I was driving into town on Saturday morning on my way to the hairdressers, listening to my favourite radio station and trying to figure out (calmly) where on earth I was going to park my car. It seems that the last Saturday in August is when EVERYONE decides to go into town to get their last-minute back to school shopping done.

In amongst the fairly inane chit chat on the radio, the DJ mentioned Scroll Free September, which I’d not heard about before. It’s a campaign which aims to get people to take a break from personal social media for 30 days during September. The cynical side of me thinks that it won’t be long before the entire year is filled with “deprivation” months. But if the success of Stoptober and Veganuary is anything to go by, the en masse “stopping” of something for a month is a really good way to raise the profile of certain health campaigns plus it can deliver health benefits to those who participate. (Personally, I think more is to be gained by making small, lasting changes but hey, if it’s a case of all or nothing, then knock yourself out with sparkling water during Stoptober).

Scroll Free September is aimed at improving mental health and wellbeing and primarily targets 18-34 year olds. According to the RSPH website, 7 out of 10 young people have experienced cyber bullying and 1 in 5 young people wake in the night to check messages on social media. Scary stuff!! There’s also lots of research on how self-esteem can be impacted by social media. It doesn’t take a psychology degree to work out that regularly scrolling through loads of “perfect” pictures on Instagram can make even a fairly confident person feel like they are lacking somewhat.
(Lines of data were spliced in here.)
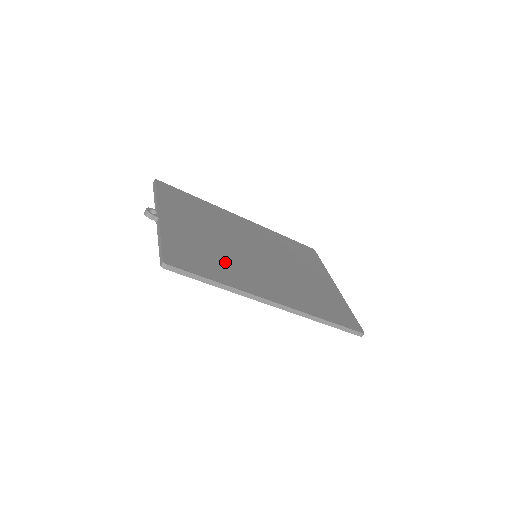
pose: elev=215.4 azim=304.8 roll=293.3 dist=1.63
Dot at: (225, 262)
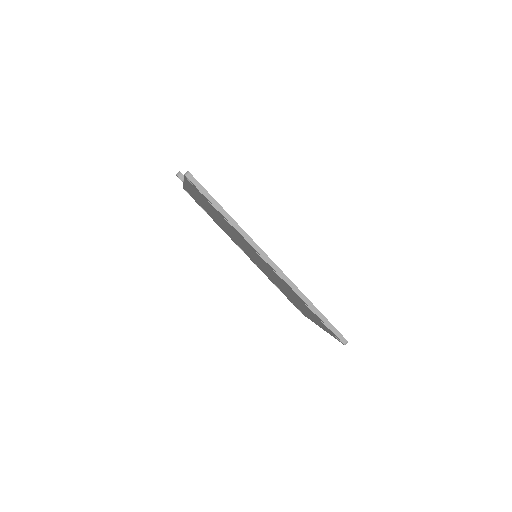
Dot at: occluded
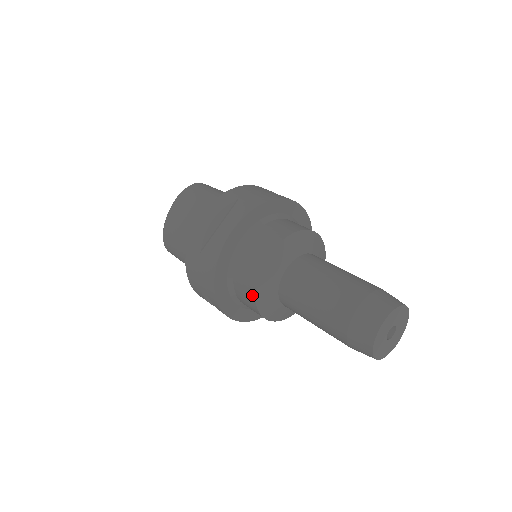
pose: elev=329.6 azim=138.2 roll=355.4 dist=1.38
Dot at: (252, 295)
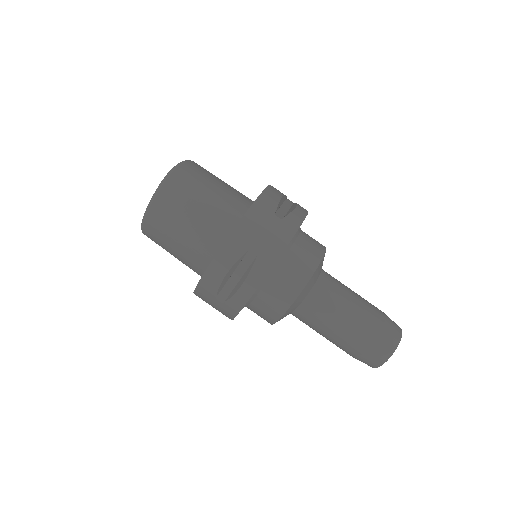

It got me thinking about how too much screen time affects energy levels. Most of us are constantly attempting to reduce our smartphone usage. Mainly because we know we spend too much time on our phones to the detriment of doing other things (like exercise, reading a book or taking up a new hobby). But it’s not easy to do because the reality is that our lives rely so heavily on being connected via our phones. When I’m working in my office, I have to leave my phone at the other end of the house. Otherwise I’m too easily distracted by What’s App, Facebook, Messenger and Instagram. Even without replying, commenting or posting anything myself, 20 minutes can disappear just like that – and the blog post I’ve been writing has not progressed beyond the first paragraph.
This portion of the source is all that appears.